外周 T 细胞淋巴瘤,非特指型是一组具有模糊边界的侵袭性肿瘤。通过基因表达谱分析,我们之前报道了未特指的外周 T 细胞淋巴瘤的无监督聚类与 CD30 表达相关。在这项工作中,我们将外周 T 细胞淋巴瘤分子谱的分析扩展到典型的 CD30(+)外周 T 细胞淋巴瘤(间变大细胞淋巴瘤),并在蛋白质水平上验证了 mRNA 表达谱。重新分析了未特指的外周 T 细胞淋巴瘤和间变大细胞淋巴瘤的现有转录组数据集。
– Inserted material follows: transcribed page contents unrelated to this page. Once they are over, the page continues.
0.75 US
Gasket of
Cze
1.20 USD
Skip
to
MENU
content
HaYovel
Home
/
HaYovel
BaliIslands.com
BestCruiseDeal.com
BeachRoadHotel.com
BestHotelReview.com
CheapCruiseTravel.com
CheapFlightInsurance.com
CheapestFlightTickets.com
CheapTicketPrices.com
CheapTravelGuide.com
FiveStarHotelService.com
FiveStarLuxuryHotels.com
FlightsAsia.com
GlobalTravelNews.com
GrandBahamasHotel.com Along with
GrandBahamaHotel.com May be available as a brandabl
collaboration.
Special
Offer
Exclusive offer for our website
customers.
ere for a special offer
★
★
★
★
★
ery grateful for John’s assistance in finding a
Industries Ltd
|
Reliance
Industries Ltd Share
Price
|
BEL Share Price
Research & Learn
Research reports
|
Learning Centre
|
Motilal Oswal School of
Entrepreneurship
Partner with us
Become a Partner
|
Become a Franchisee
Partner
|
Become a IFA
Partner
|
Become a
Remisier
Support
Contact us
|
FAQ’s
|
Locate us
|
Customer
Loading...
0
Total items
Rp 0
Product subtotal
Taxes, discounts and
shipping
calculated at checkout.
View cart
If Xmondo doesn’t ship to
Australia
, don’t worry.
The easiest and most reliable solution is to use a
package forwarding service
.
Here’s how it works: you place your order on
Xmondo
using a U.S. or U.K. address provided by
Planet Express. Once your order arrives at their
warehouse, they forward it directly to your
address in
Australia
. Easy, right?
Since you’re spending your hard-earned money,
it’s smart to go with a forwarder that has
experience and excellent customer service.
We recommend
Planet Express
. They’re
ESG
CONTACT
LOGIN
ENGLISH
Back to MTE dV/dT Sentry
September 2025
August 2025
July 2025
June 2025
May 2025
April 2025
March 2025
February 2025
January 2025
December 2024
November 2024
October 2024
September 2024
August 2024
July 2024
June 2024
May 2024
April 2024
选择了 21 种标记物用于 80 个外周 T 细胞淋巴瘤样本(非特指型、CD30(+)和 CD30(-);间变大细胞淋巴瘤、ALK(+)和 ALK(-))的免疫组织化学验证,并评估了亚组之间的差异。记录了临床随访情况。与 CD30(-)肿瘤相比,CD30(+)外周 T 细胞淋巴瘤,非特指型在 ALK(-)间变大细胞淋巴瘤相关基因中显著富集。通过免疫组织化学,CD30(+)外周 T 细胞淋巴瘤,非特指型与 CD30(-)样本有显著差异[T 细胞受体相关近端酪氨酸激酶(Lck、Fyn、Itk)和 T 细胞分化/激活相关蛋白(CD69、ICOS、CD52、NFATc2)表达下调;JunB 和 MUM1 上调],同时与间变大细胞淋巴瘤重叠。CD30(-)外周 T 细胞淋巴瘤,非特指型的临床结局较 CD30(+)亚组差。总之,我们展示了 CD30(+)外周 T 细胞淋巴瘤的分子和表型特征,以及 CD30(-)和 CD30(+)外周 T 细胞淋巴瘤之间的显著差异,提示 CD30 表达可能划定了两个具有明显不同生物学特征的亚组。